My last stop was Pete’s Tavern, a block from Union Square on Irving Street. The bar opened in 1851, predating the Civil War and the presidency of Abraham Lincoln, as a banner above the entrance proclaims. It survived as a speakeasy during Prohibition, disguising its storefront as a flower shop. Some of the great capitalists, media men and politicians of the day could be found imbibing inside late into the night.

The place’s Irish-American managers take great pride in operating what they claim is the oldest continuously run bar in New York City. A plaque that hangs inside boasts that the place has never been closed a day since it opened. They stayed in business through previous power outages, cooling things in the bar with ice and preparing food on portable stoves. They kept the doors open during Hurricane Irene last fall.

But that string is now broken. Pete’s had closed at the end of the dinner shift the night that Sandy hit and had not yet reopened.

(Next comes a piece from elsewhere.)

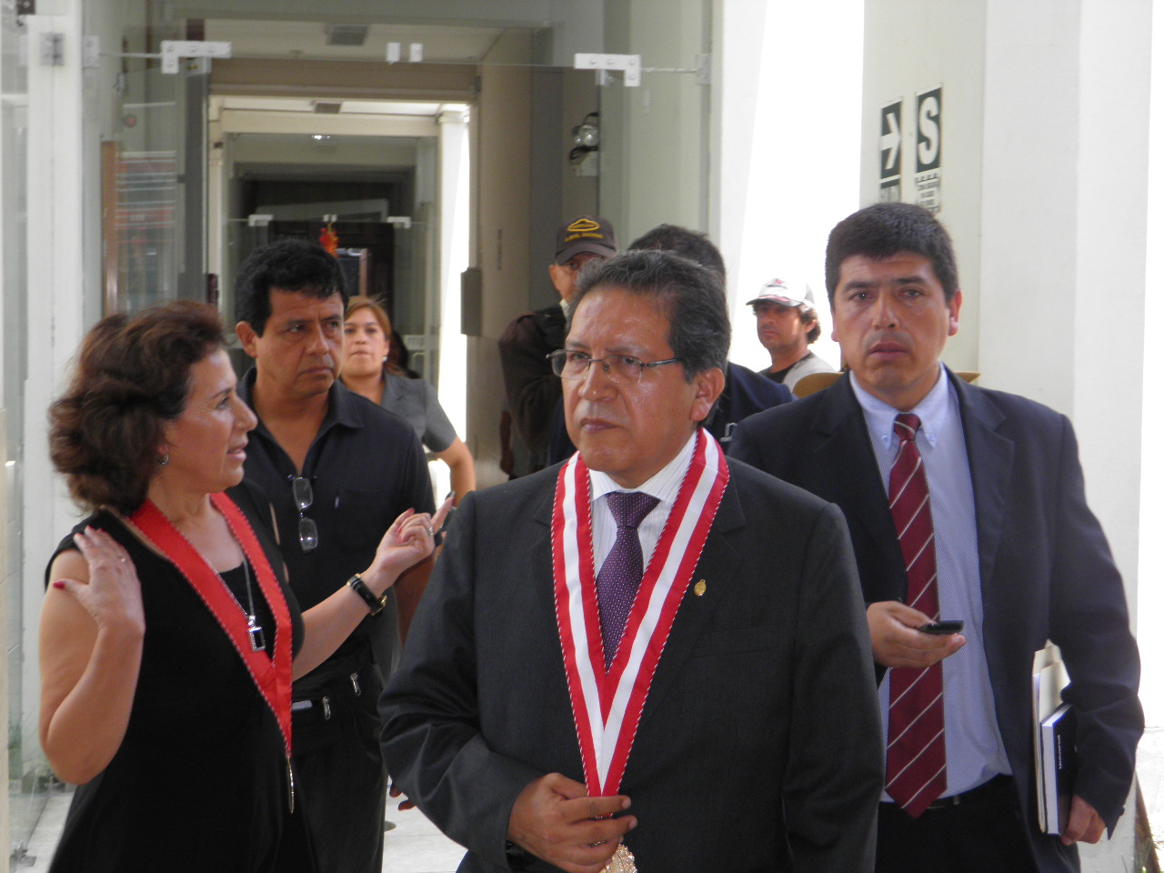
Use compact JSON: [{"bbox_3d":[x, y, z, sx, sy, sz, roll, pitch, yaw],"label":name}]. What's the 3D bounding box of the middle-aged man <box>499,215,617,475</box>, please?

I found an open side door to one of the tavern’s three dining rooms and in the darkness introduced myself to man I recognized but didn’t know by name. I explained that I had worked there as a waiter earlier this year, and that I was stopping by to see how they were getting on. He jerked a thumb toward the front room, where Gary, my former boss, who began working there as a busboy in his teens shortly after arriving in America, was talking with a member of the kitchen staff. He knew what I was after as soon as he spotted me.